*What you are asked to do*. Report each line from the listing that the string "left" appears in.

*Materials provided*.

------------

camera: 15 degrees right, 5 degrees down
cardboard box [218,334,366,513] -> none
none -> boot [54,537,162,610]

------------

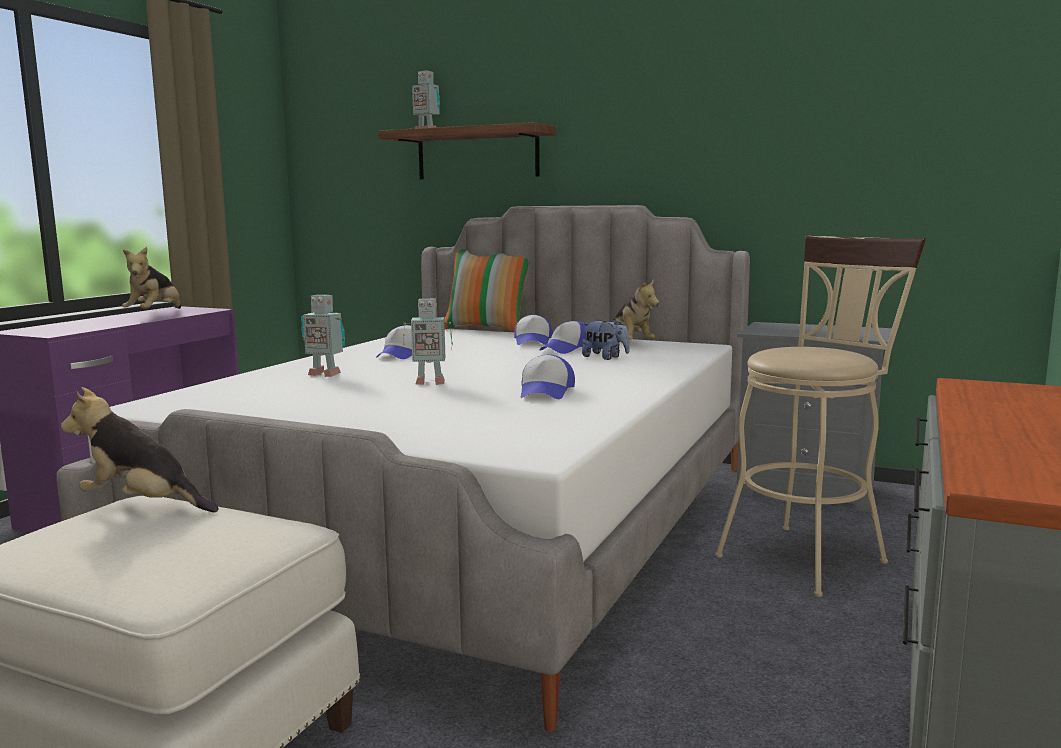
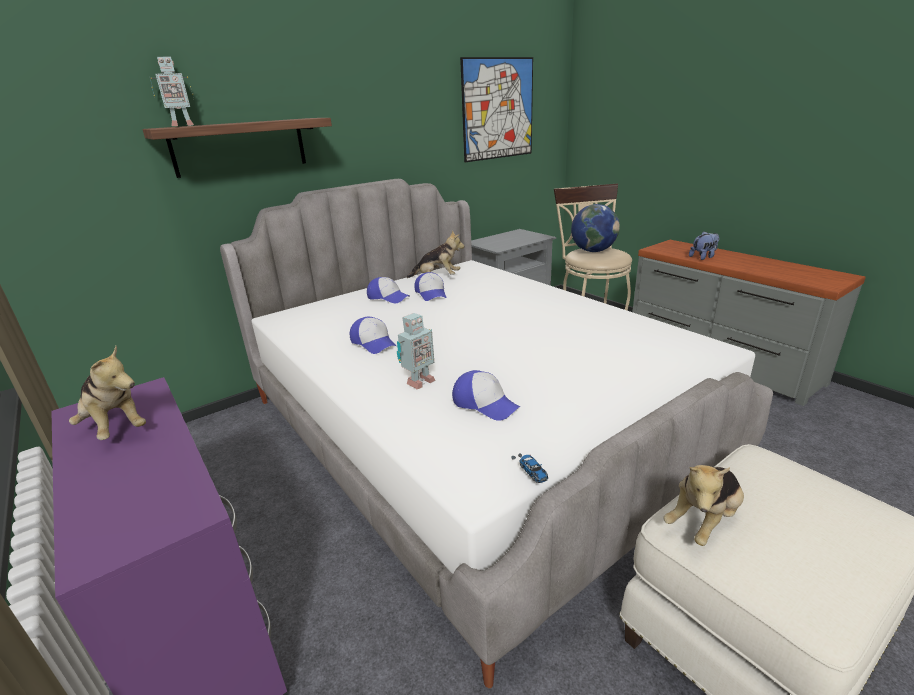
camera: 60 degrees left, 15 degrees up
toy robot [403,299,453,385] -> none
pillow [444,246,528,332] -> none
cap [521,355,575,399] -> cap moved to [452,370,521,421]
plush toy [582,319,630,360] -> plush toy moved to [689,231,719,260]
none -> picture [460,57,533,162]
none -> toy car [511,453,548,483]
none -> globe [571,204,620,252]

------------

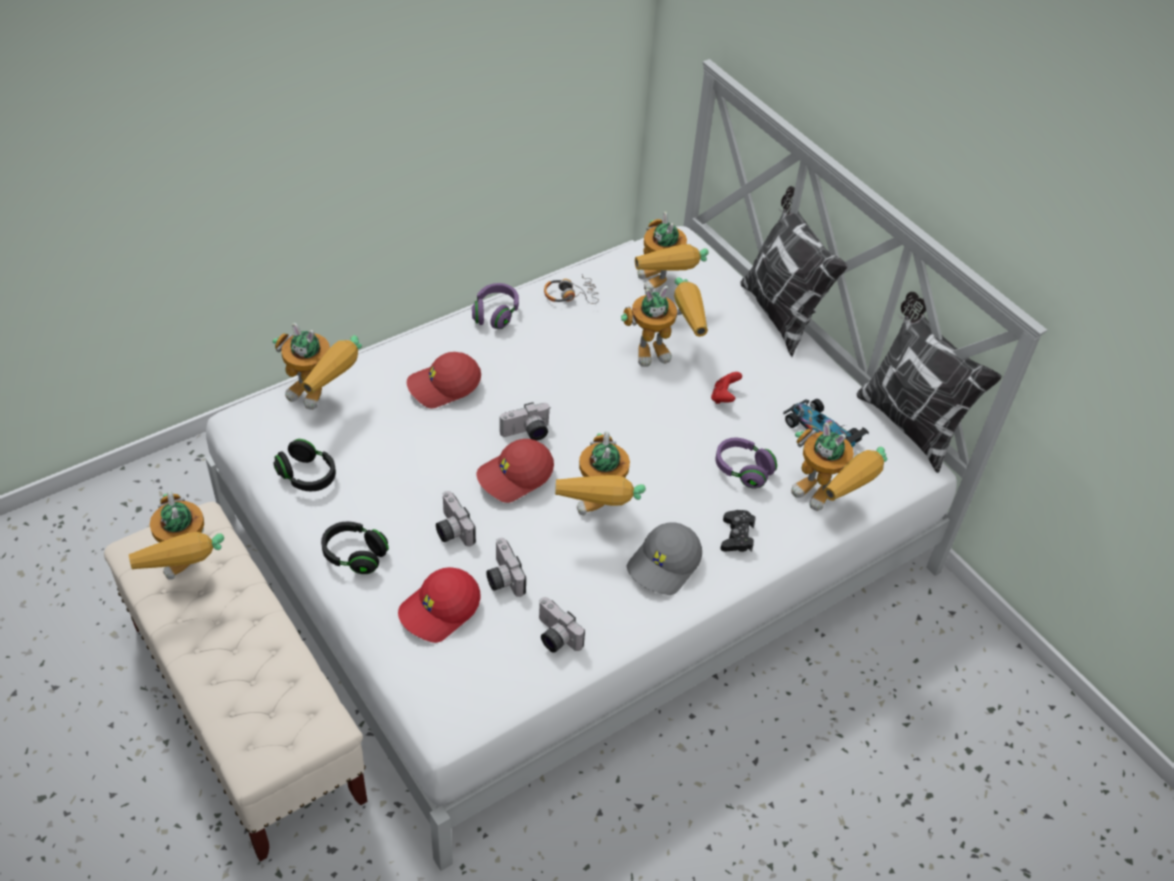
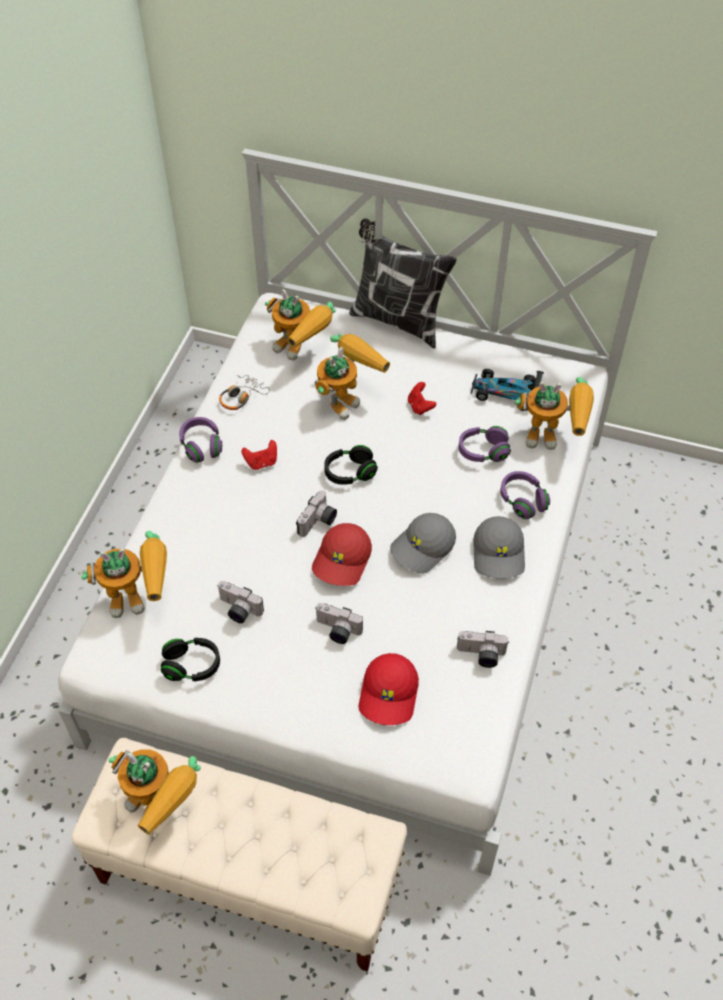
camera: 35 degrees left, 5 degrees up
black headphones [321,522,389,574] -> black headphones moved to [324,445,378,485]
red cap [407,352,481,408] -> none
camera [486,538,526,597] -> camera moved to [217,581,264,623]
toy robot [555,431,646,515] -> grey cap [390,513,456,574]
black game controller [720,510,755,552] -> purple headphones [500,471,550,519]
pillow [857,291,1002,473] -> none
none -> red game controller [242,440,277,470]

------------

*Exercise response*.
camera: 60 degrees left, 15 degrees up
camera: 35 degrees left, 5 degrees up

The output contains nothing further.